Crimeline (electronic reprint of 1937 original)
© 1937
ASIN: B004SOQ012
Rex Stout made several stabs at establishing lead characters
in mystery novels, besides Nero Wolfe.
He wrote three books featuring Tecumseh Fox [Double for Death (1939); Bad
for Business (1940); The Broken Vase (1941),
Alphabet Hicks [The Sound of Murder
(1941), and Inspector Cramer (although he’s not really the central character) [Red Threads (1939)]. But the first of these was The Hand in the Glove: A Dol Bonner Mystery (1937). In this instance, even the title suggests
that he saw this as possible the first in a series, and Dol Bonner as possible
a continuing character.
And in a sense, she was.
She has a part in Bad For Business
(although she is depicted less positively), in the novella “Too Many Detectives”
[collected in Three for the Chair
(1957] and in If Death Ever Slept
[1957]. But she never again had a
leading role.

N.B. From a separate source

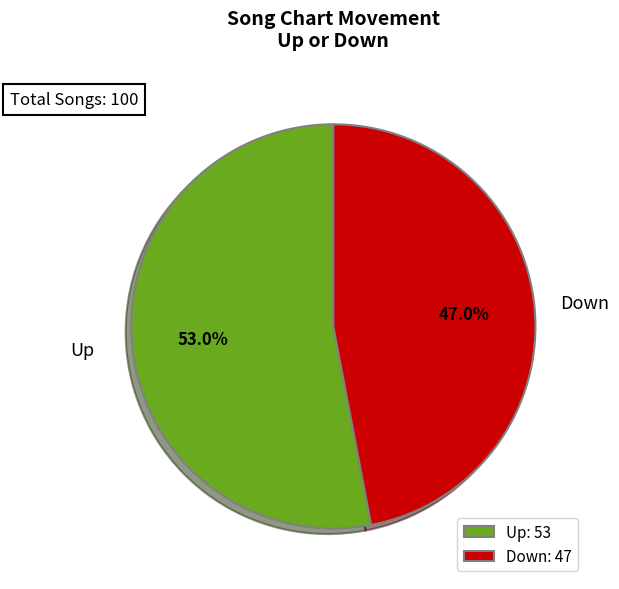

To the nearest percent, what is the combined percentage of Up and Down?

100%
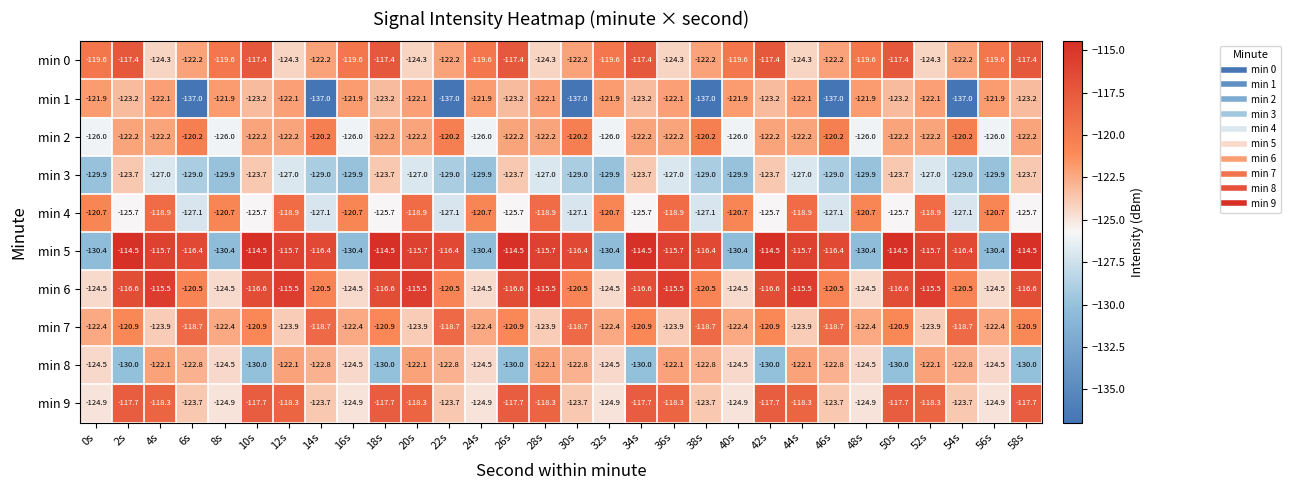

List the series in order of their peak value, lowest first.

min 3, min 8, min 1, min 2, min 4, min 7, min 9, min 0, min 6, min 5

In The Hand in the Glove, Bonner has opened a detective agency (with
seed money provided by her friend Sheila Raffray, the orphaned daughter of a wealthy
man), and the case develops from her
relationship with Raffraty—she is hired by Raffray’s guardian, P. L. Storrs to
remove George Leo Ranth (who is the proprietor, I guess we could say, of the
League for Occidental Sakti) from his wife’s circle of acquaintances.
This involves Bonner’s travelling to Storr’s house
(Birchhaven)[1] in the NYC suburbs. She
arrives to find a cast of characters including Martin Foltz (Raffray’s fiancé),
Wolfram de Roode (Foltz’s long-time employee) Len Chisholm (fired as a reporter
by The Gazette for writing a story
that disturbed Storrs), Steve Zimmerman (a psychology professor with more than
a few quirks), Janet Storrs (P.L.’s daughter), Ranth, and Mrs. Storrs. In short order P.L. Storrs winds up dead,
strangled in the rose garden.
The law arrives and begins an investigation—D.A. Daniel
Sherwood, Colonel Brissenden of the state police (who turns up, as I recall, in one of the Wolfe
stories), assorted other police—and Inspector Cramer (although why remains a
mystery to me). Bonner has formed an
intention to carry out her own investigation, and announces that intention to
the police.
The investigation seems to me to be well-handled on all
sides, although not much progress is made.
I think I reveal no secrets by saying that Bonner figures it out, and
quite nicely. All in all the story is
nicely set up and fairly plotted and a very good read.
This is right up near the top of the non-Nero Wolfe books
that Stout wrote. For myself, I would
happily have read more about Fox the ‘Tec, about Hicks, and, especially, about
Dol Bonner.
[1] As I recall, Stout also reuses “Birchhaven” as the name
of a client’s estate in In the Best
Families, a Nero Wolfe novel published in 1950.